The animal care and use program at the University of Colorado Anschutz Medical Campus recently earned continued full re-accreditation and numerous commendations from the Association for Assessment and Accreditation of Laboratory Care International (AAALAC).
The designation follows a voluntary rigorous review of the CU Anschutz program. It occurs at least once every three years and signifies a high benchmark in animal care and use in research. The program has been continuously accredited since 1973.
“Achieving accreditation means that CU Anschutz goes above and beyond the bare minimum regulatory requirements and sets the highest standards for animal care and use,” said Jori Leszczynski, DVM, DACLAM, assistant vice chancellor for animal resources, director of the Office of Laboratory Animal Resources (OLAR) and university veterinarian. “It also means that we are committed to the welfare of animals by performing a full self-review followed by review by our peers to ensure continuous improvement.”
Here are a few of the ways OLAR and the Institutional Animal Care and Use Committee (IACUC) exemplifies best practices through its animal care and use program:
- First academic institution in the country to clear a bacterial agent (Corynebacterium bovis) from immune-compromised rodents.
- Offers many investigator services, including protocol development, breeding, technical support, clinical pathology and consultation on animal models.
- Robust training program that incorporates video learning. The program was recently recognized by the American Association for Laboratory Animal Science in its trade magazine.

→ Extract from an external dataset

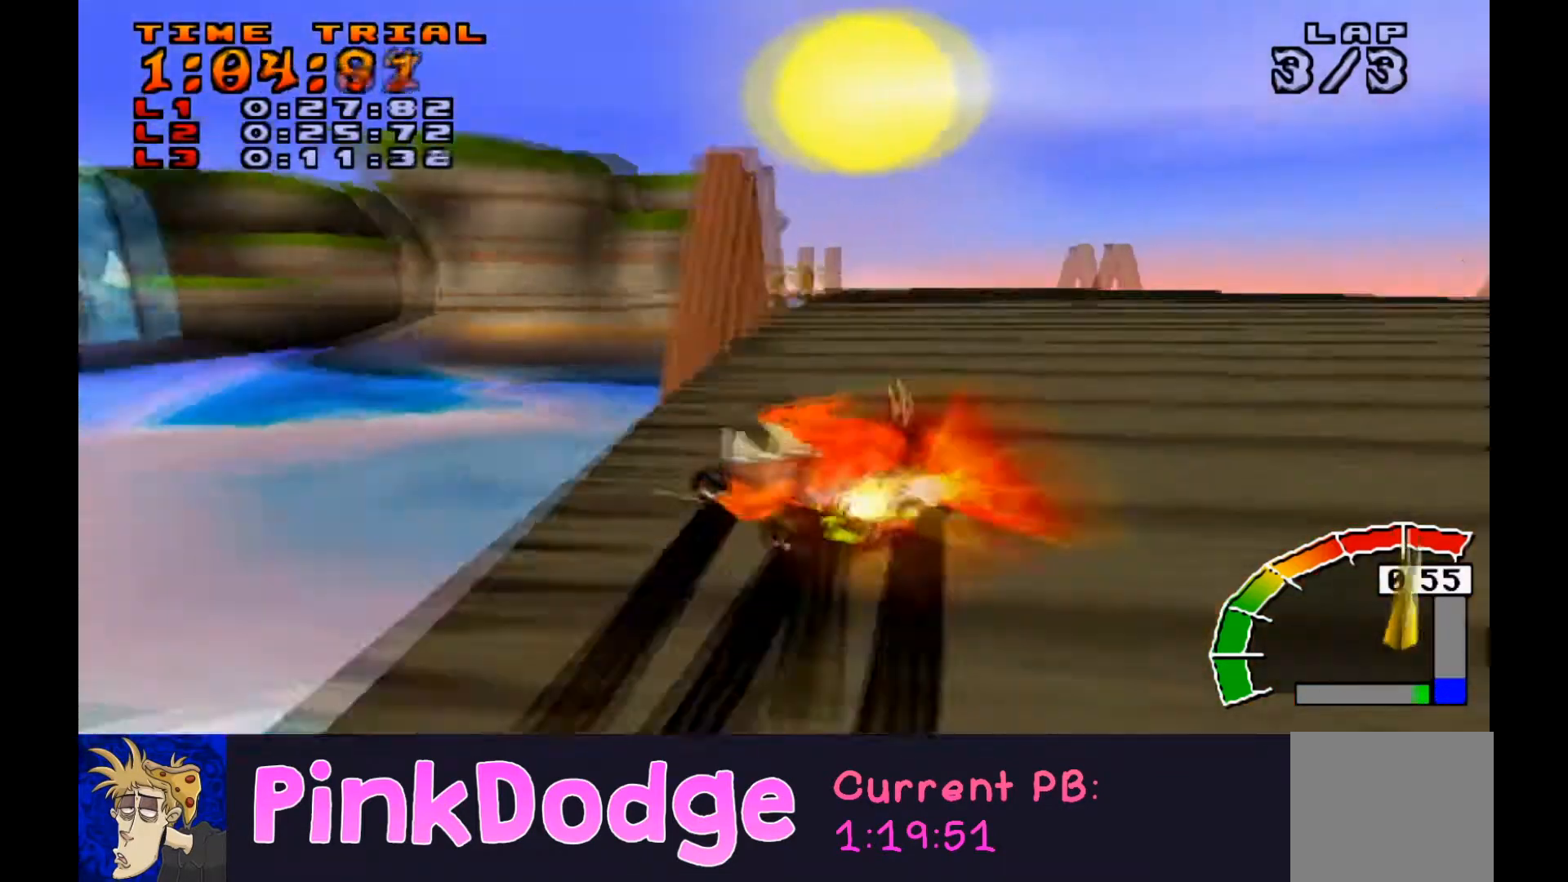
{"buttons": ["CROSS", "R1", "DPAD_RIGHT"], "events": [[67, "DPAD_DOWN", "down"], [67, "DPAD_RIGHT", "up"], [100, "DPAD_DOWN", "up"], [100, "DPAD_LEFT", "down"], [133, "DPAD_DOWN", "down"], [167, "DPAD_DOWN", "up"], [167, "DPAD_LEFT", "up"], [167, "DPAD_RIGHT", "down"], [300, "DPAD_DOWN", "down"], [367, "DPAD_DOWN", "up"]]}
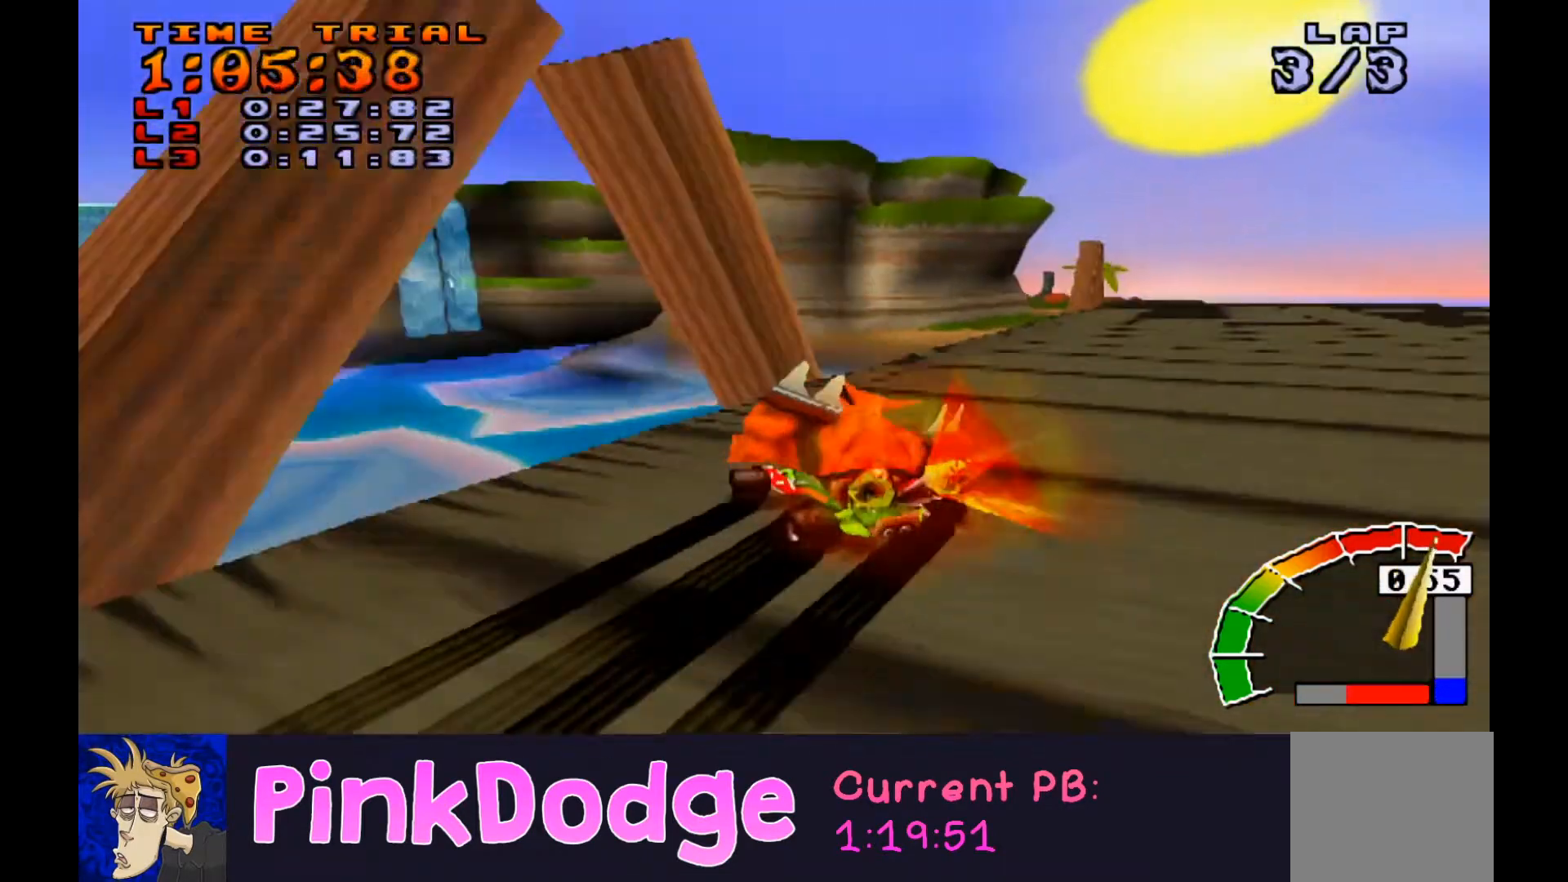
{"buttons": ["CROSS", "DPAD_RIGHT"], "events": [[334, "L1", "down"], [434, "R1", "up"], [467, "L1", "up"]]}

- Small research fund that allows any OLAR staff member to perform clinical/operational/administrative projects to test ideas that improve practices.

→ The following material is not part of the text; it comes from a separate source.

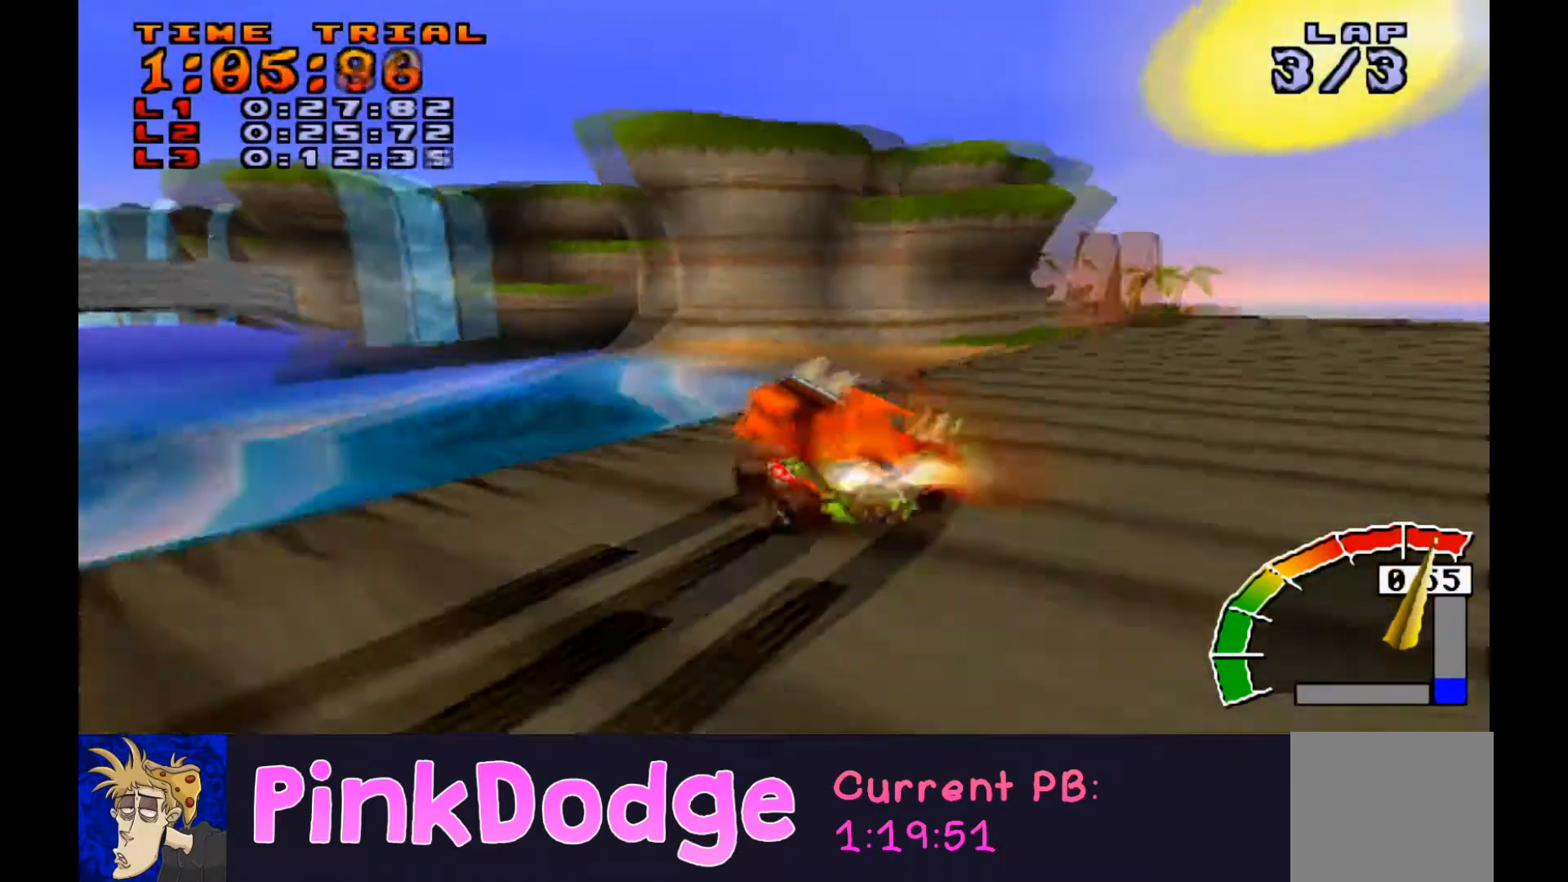
{"buttons": ["CROSS"], "events": [[33, "DPAD_RIGHT", "up"], [300, "DPAD_LEFT", "down"], [500, "DPAD_LEFT", "up"]]}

- Two CU Innovation and Efficiency Awards:
- 2013 – CUSP award for changing mopping practices from traditional string mops to microfiber mops, which saved over $100,000 per year in personnel time, water and chemical use.
- 2020 – For transition to electronic medical records for rodent medical cases (OLAR cares for ~650 new cases per month).
OLAR and the IACUC serve over 350 principal investigators who conduct research through the animal care and use program. Just recently, researchers have made strides toward advancements in bone density and bone loss; the mechanism of liposome accumulation in tumors; small vessel disease; leukemia and other blood cancers; head and neck cancer; hand and eye transplants; and cardiac health. Also, Natalie Serkova, PhD, director of the Small Animal Imaging Shared Resource, was honored by the International Society of Magnetic Resonance in Medicine with the 2021 Senior Fellow Award for her contributions to the field.
“AAALAC endorses the use of animals to advance medicine and science when there are no non-animal alternatives, and when it is done in an ethical and humane way,” the group’s website explains.
AAALAC commendations for the CU Anschutz animal care and use program included “superb institutional support;” facility upgrades and new equipment; “generous incentives to encourage professional development;” and highly effective veterinarians and animal husbandry staff.
The AAALAC site visit lead, as part of the accreditation process, wrote: “My sincere appreciation to all of the (CU Anschutz) staff who participated for their time, expertise and hospitality… You have a very impressive program that has truly embraced the AAALAC spirit.”
In addition to AAALAC accreditation, all CU Anschutz animal research programs are in compliance with laws and industry best practices, including the federal Animal Welfare Act and Regulations, enforced by the U.S. Department of Agriculture’s Animal and Plant Health Inspection; U.S. Government Principles for the Utilization and Care of Vertebrate Animal Used in Testing, Research and Training; The Public Health Service Policy on Humane Care and Use of Laboratory Animals, enforced by the Office of Laboratory Animal Welfare; and the Guide for the Care and Use of Laboratory Animals.